I know that state of mind of yours doesn't happen over night. As your Doctor, Mister Herod. I'd like to ask what has made you this way? Where is the source of the violence. What has caused the soul to be so troubled, my friend?
I'm here to do what your 'Higher Power' was unable to do for you or any of your comrades. That is save you. Tell me what ails you. Tell me what hurts you. Your shouting aloud and short attention span... The threats. You've definitely come to the right place, Mister Herod. I can fix you right up.
You know, I can't think of a time that I've actually ran into any one of your friends... Eh, besides a few sneaky pin attempts from your monster and your prophet, other than that, they seem to understand where they sit and where the Doctor sits on this food chain.
The Prophet seems to have his own little war going on, while the Monster has made it clear to me how he feels. Nothing, but insurmountable respect for the Doctor. I believe I spoke recently about the word 'respect' and how it's flung across the XWF as a shield to hide some people's true feelings. It's obvious that it's not the 'respect' that's holding these fellows back, it's the fear. The fear of further embarrassment. The fear of losing. The fear of failing.
The Doctor isn't so naive though. When I look at you, Mister Herod... I see no fear. There is nothing the threshold your anger or your actions. No conscience. No right or wrong. You simply act on impulse. You hurt people for the simple reason to hurt them. So, when the fear kicks in for everyone else and they step back and think before they come after me... You have nothing there. No gut feeling or instinct for danger to tell you to 'Stop!'
I suppose that would fall in as another similarity you have with the third patient in our session.

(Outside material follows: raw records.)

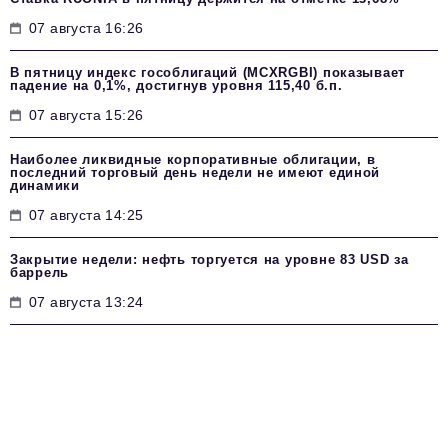
07 августа 16:26
В пятницу индекс гособлигаций (MCXRGBI) показывает
падение на 0,1%, достигнув уровня 115,40 б.п.
07 августа 15:26
Наиболее ликвидные корпоративные облигации, в
последний торговый день недели не имеют единой
динамики
07 августа 14:25
Закрытие недели: нефть торгуется на уровне 83 USD за
баррель
07 августа 13:24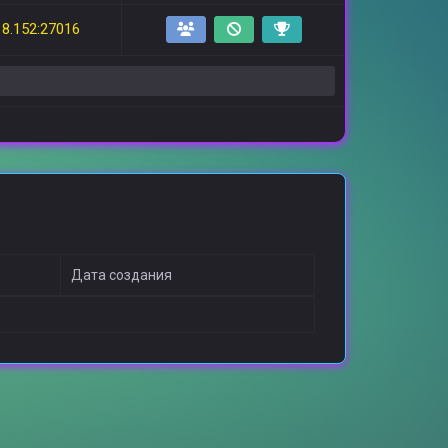
18.152:27016
Дата создания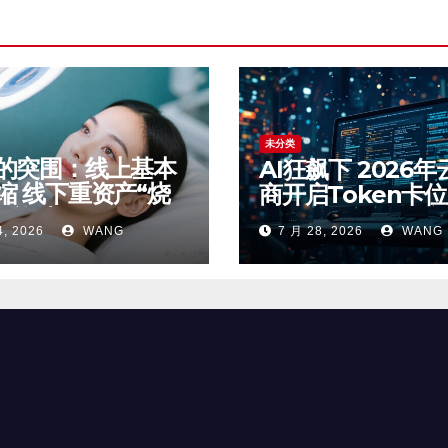
未分类
的突围：线上基本
AI狂飙下 2026年
缩 线下重资产“烧
商开启Token卡
 AI能破局吗？
4, 2026
WANG
7 月 28, 2026
WANG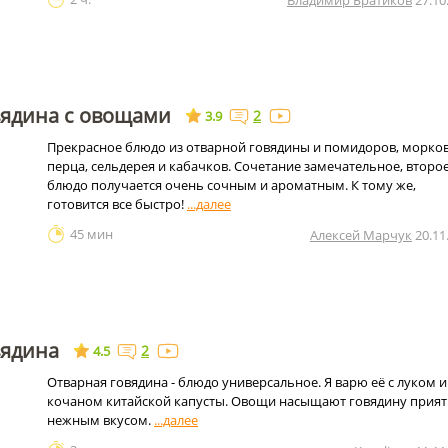
Владимир Братиков
27.10
вядина с овощами
2
3.9
Прекрасное блюдо из отварной говядины и помидоров, морков
перца, сельдерея и кабачков. Сочетание замечательное, второ
блюдо получается очень сочным и ароматным. К тому же,
готовится все быстро!
45 мин
Алексей Марчук
20.11
вядина
2
4.5
Отварная говядина - блюдо универсальное. Я варю её с луком и
кочаном китайской капусты. Овощи насыщают говядину прия
нежным вкусом.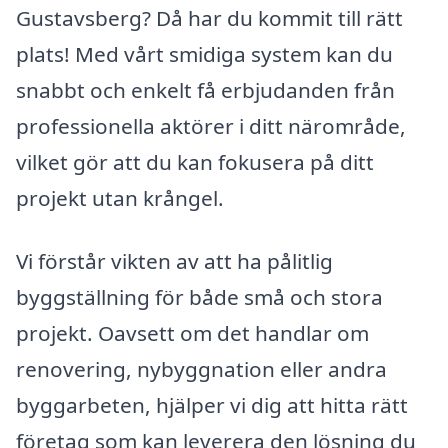
Gustavsberg? Då har du kommit till rätt
plats! Med vårt smidiga system kan du
snabbt och enkelt få erbjudanden från
professionella aktörer i ditt närområde,
vilket gör att du kan fokusera på ditt
projekt utan krångel.
Vi förstår vikten av att ha pålitlig
byggställning för både små och stora
projekt. Oavsett om det handlar om
renovering, nybyggnation eller andra
byggarbeten, hjälper vi dig att hitta rätt
företag som kan leverera den lösning du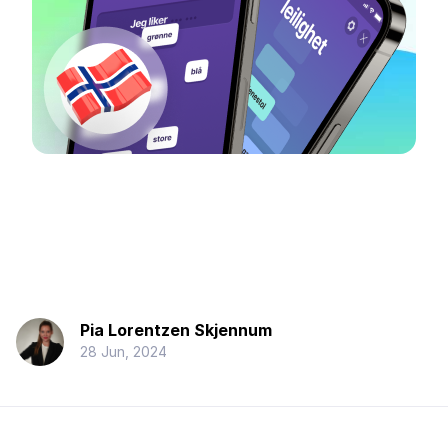
Pia Lorentzen Skjennum
28 Jun, 2024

Mister Killa! Goat Face Killa.
Allow me to be the first to welcome you to the Xtreme Wrestling Federation, my friend, and what a fine organization it is.
Now, similar in a way where you both need my guidance. Similar in ways that neither of you have the basic instinct to recognize danger. But this gentleman is certainly a different kind of crazy. You were certainly excited to accept my challenge weren't you, friend? Even placing a stipulation on the match where if I would walk away victorious, I receive one of your finest goats! Some would look at this as you cracking jokes, but I don't. You wouldn't be the first person to present me with a goat as a gift. I've been receiving such prizes as this for quite some time now.
I understand that you're part of a cult as well, correct? The leader of one, in fact! Well, now that's impressive.
Tell me, what is it that you and your goat army do? I'm not sure what all a goat is capable of besides receiving a knife, so share with us!
As I said before, I commend you both. I thank you for being my friend. I thank you for accepting the Doctor's challenge without much hesitation. I've recently received challenges where my challenger would beg and plead. Ask the Doctor what it is that he could do to impress him enough to give them a shot at his precious gold. I've said many times, my friends, my doors are always open!
Many times. Many, many times.
So, as a good business man, I continue to advertise my expertise. Shouting atop this mountain I sit, 'Come one, come all!'... It's sad.
Thank you for taking advantage of the opportunity I've presented to you gentlemen. I look forward to seeing you very soon.